Researchers at Tufts University have found that switching from a high-glycemic, high-sugar food environment to one less blood sugar-spiking may help slow the development of a debilitating age-related eye disease.
Earlier studies suggested that type 2 diabetes may be associated with early age-related macular degeneration (AMD), but the underlying processes for why the two tend to be linked remained to be determined.
This new research suggests that a high-glycemic environment, meaning the intake of foods that cause sudden dramatic increases in blood sugar levels, may play a role.
The study, which was conducted on mice, saw significant reductions in risks after changing the animals’ diet from a high-glycemic diet composed of white bread to a low-glycemic diet made of starches found in whole grains.
The hypothesis tested by researchers was that even when carbohydrate intakes are matched, low-glycemic diets release sugar into the bloodstream less rapidly than their higher-glycemic counterparts.
For people with type 2 diabetes, this means more gradual variations in blood sugar levels and therefore more control and time to anticipate these changes.
The team of researchers from Tufts’ Jean Mayer USDA Human Nutrition Research Centre on Aging compared a 45% carb diet in two groups of mice for six months with one group placed on the high-glycemic diet and the other on its low-glycemic equivalent.
These were old mice to start with that may or may not have gone to develop AMD from natural causes. The researchers followed them for six months, a follow-up equivalent to 34 human years to see if either diet slowed or accelerated AMD onset.
The research revealed that a high-glycemic diet resulted in the development of many AMD features, including the loss of function of cells at the back of the eye called retinal pigmented epithelial atrophy (RPE).
RPE leads to the typical blurred vision seen in early stages of AMD. Cells that capture light, called photoreceptors, were also affected with this diet. A low-glycemic diet did not trigger such changes and actually stopped the damage to the retina due to aging.

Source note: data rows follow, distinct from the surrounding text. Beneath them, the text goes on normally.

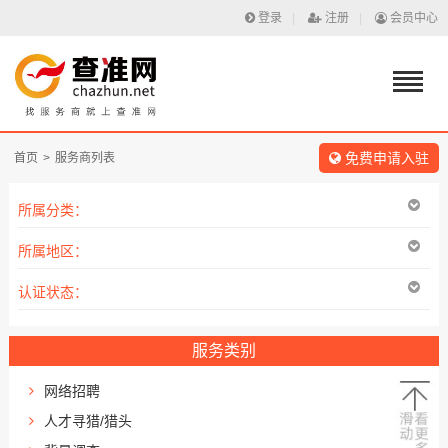
登录
|
注册
|
会员中心
免费申请入驻
首页
>
服务商列表
所属分类：
所属地区：
认证状态：
服务类别
网络招聘
人才寻猎/猎头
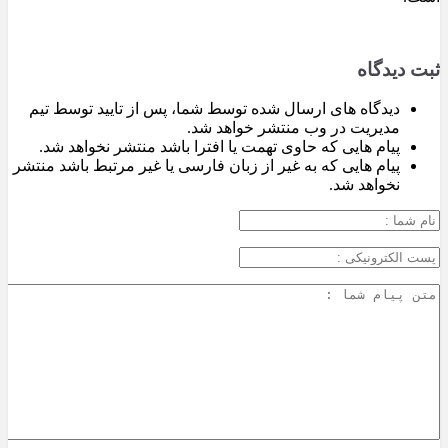
ثبت دیدگاه
دیدگاه های ارسال شده توسط شما، پس از تایید توسط تیم
مدیریت در وب منتشر خواهد شد.
پیام هایی که حاوی تهمت یا افترا باشد منتشر نخواهد شد.
پیام هایی که به غیر از زبان فارسی یا غیر مرتبط باشد منتشر
نخواهد شد.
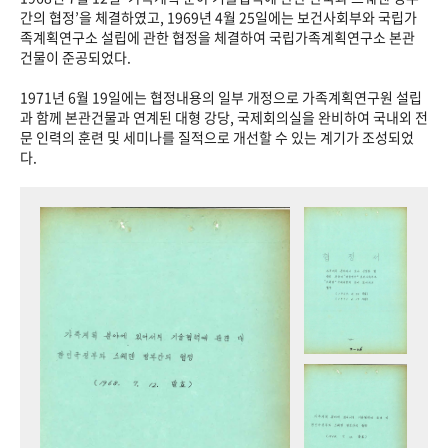
+1
성과 50선
숫자로 보는 50년
50
주년 광장
간의 협정’을 체결하였고, 1969년 4월 25일에는 보건사회부와 국립가
족계획연구소 설립에 관한 협정을 체결하여 국립가족계획연구소 본관
세계와 함께 한 KIHASA
건물이 준공되었다.
1971년 6월 19일에는 협정내용의 일부 개정으로 가족계획연구원 설립
VR 역사관
과 함께 본관건물과 연계된 대형 강당, 국제회의실을 완비하여 국내외 전
문 인력의 훈련 및 세미나를 질적으로 개선할 수 있는 계기가 조성되었
다.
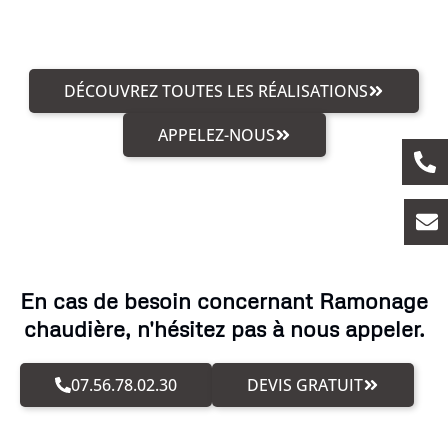
DÉCOUVREZ TOUTES LES RÉALISATIONS
APPELEZ-NOUS
En cas de besoin concernant Ramonage
chaudière, n'hésitez pas à nous appeler.
07.56.78.02.30
DEVIS GRATUIT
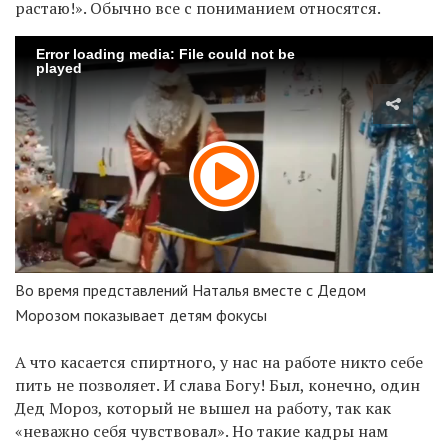
растаю!». Обычно все с пониманием относятся.
Error loading media: File could not be
played
Во время представлений Наталья вместе с Дедом
Морозом показывает детям фокусы
А что касается спиртного, у нас на работе никто себе
пить не позволяет. И слава Богу! Был, конечно, один
Дед Мороз, который не вышел на работу, так как
«неважно себя чувствовал». Но такие кадры нам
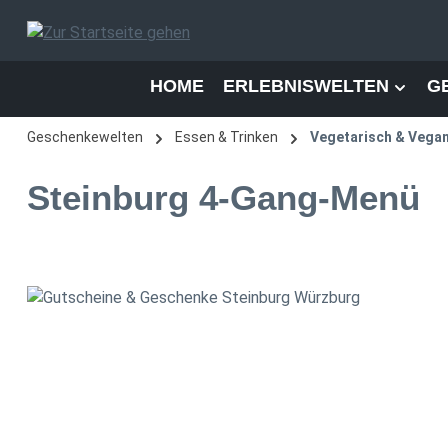
 Hauptinhalt springen
Zur Suche springen
Zur Hauptnavigation springen
HOME
ERLEBNISWELTEN
G
Geschenkewelten
Essen & Trinken
Vegetarisch & Vega
Steinburg 4-Gang-Menü
Bildergalerie überspringen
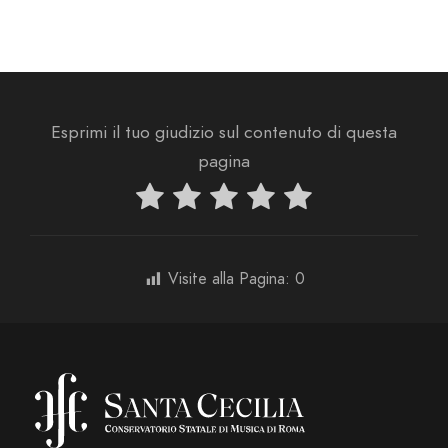
Esprimi il tuo giudizio sul contenuto di questa
pagina
Visite alla Pagina:
0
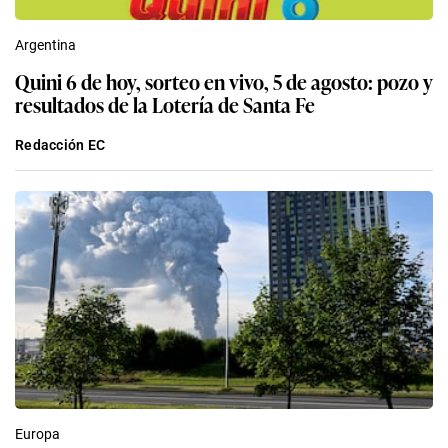
Argentina
Quini 6 de hoy, sorteo en vivo, 5 de agosto: pozo y
resultados de la Lotería de Santa Fe
Redacción EC
Europa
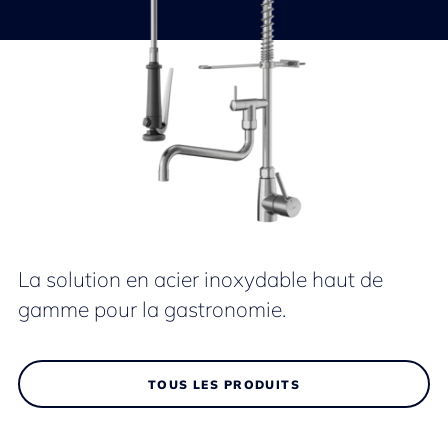
La solution en acier inoxydable haut de
gamme pour la gastronomie.
TOUS LES PRODUITS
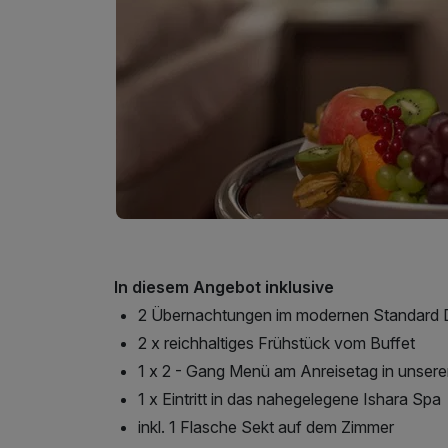
In diesem Angebot inklusive
2 Übernachtungen im modernen Standard
2 x reichhaltiges Frühstück vom Buffet
1 x 2 - Gang Menü am Anreisetag in unsere
1 x Eintritt in das nahegelegene Ishara Spa
inkl. 1 Flasche Sekt auf dem Zimmer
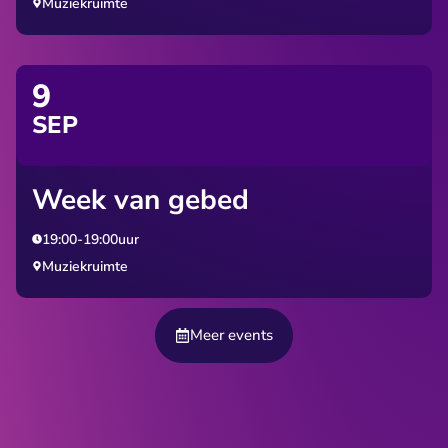
Muziekruimte
9
SEP
Week van gebed
19:00
-
19:00
uur
Muziekruimte
Meer events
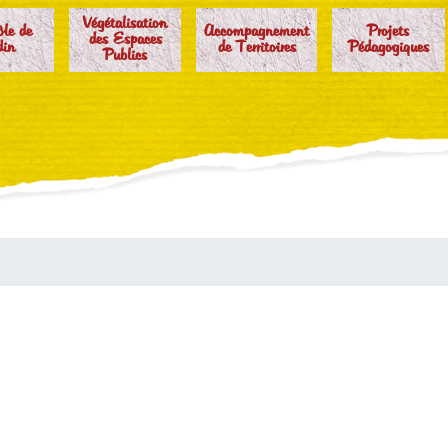
Végétalisation
ôle de
Accompagnement
Projets
des Espaces
din
de Territoires
Pédagogiques
Publics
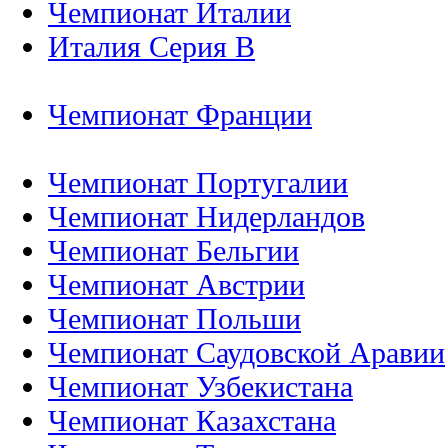
Чемпионат Италии
Италия Серия B
Чемпионат Франции
Чемпионат Португалии
Чемпионат Нидерландов
Чемпионат Бельгии
Чемпионат Австрии
Чемпионат Польши
Чемпионат Саудовской Аравии
Чемпионат Узбекистана
Чемпионат Казахстана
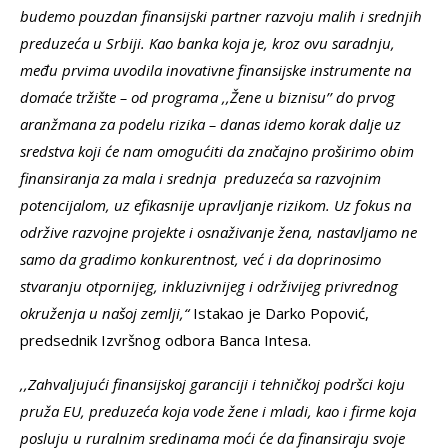
budemo pouzdan finansijski partner razvoju malih i srednjih
preduzeća u Srbiji. Kao banka koja je, kroz ovu saradnju,
među prvima uvodila inovativne finansijske instrumente na
domaće tržište – od programa ,,Žene u biznisu’’ do prvog
aranžmana za podelu rizika – danas idemo korak dalje uz
sredstva koji će nam omogućiti da značajno proširimo obim
finansiranja za mala i srednja preduzeća sa razvojnim
potencijalom, uz efikasnije upravljanje rizikom. Uz fokus na
održive razvojne projekte i osnaživanje žena, nastavljamo ne
samo da gradimo konkurentnost, već i da doprinosimo
stvaranju otpornijeg, inkluzivnijeg i održivijeg privrednog
okruženja u našoj zemlji,“
Istakao je Darko Popović,
predsednik Izvršnog odbora Banca Intesa.
,,Zahvaljujući finansijskoj garanciji i tehničkoj podršci koju
pruža EU, preduzeća koja vode žene i mladi, kao i firme koja
posluju u ruralnim sredinama moći će da finansiraju svoje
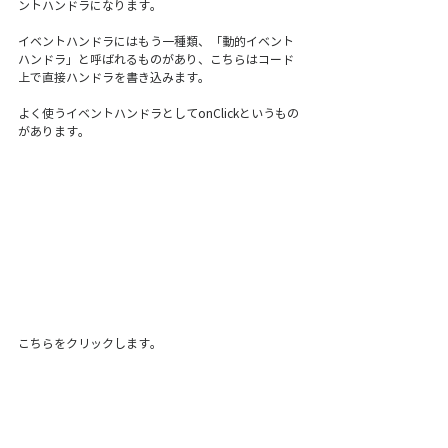
ントハンドラになります。
イベントハンドラにはもう一種類、「動的イベント
ハンドラ」と呼ばれるものがあり、こちらはコード
上で直接ハンドラを書き込みます。
よく使うイベントハンドラとしてonClickというもの
があります。
こちらをクリックします。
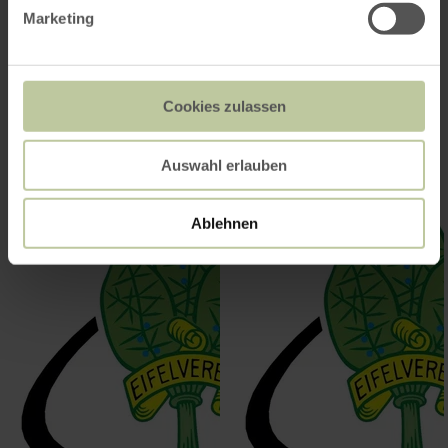
Impressionen
Marketing
Cookies zulassen
Auswahl erlauben
Ablehnen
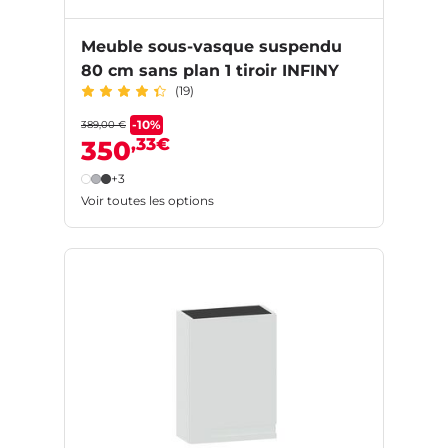
Meuble sous-vasque suspendu
80 cm sans plan 1 tiroir INFINY
(19)
-10%
389,00 €
,33€
350
+3
Voir toutes les options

“We hadn’t anticipated that dietary change might repair the accumulated damage in the RPE so effectively,” lead author Sheldon Rowan told a Science Daily reporter.
Rowan and his colleagues believes that a low-glycemic diet is effective as it reduces Advanced Glycation End Products (AGEs) that are formed in large numbers on higher-glycemic diets and are a factor in AMD.
Low-glycemic diets are also well-known to lower inflammation and inflammation in the body accelerates the onset of many age-related diseases. These results suggest that these types of diet are beneficial to eye health in people predisposed to AMD.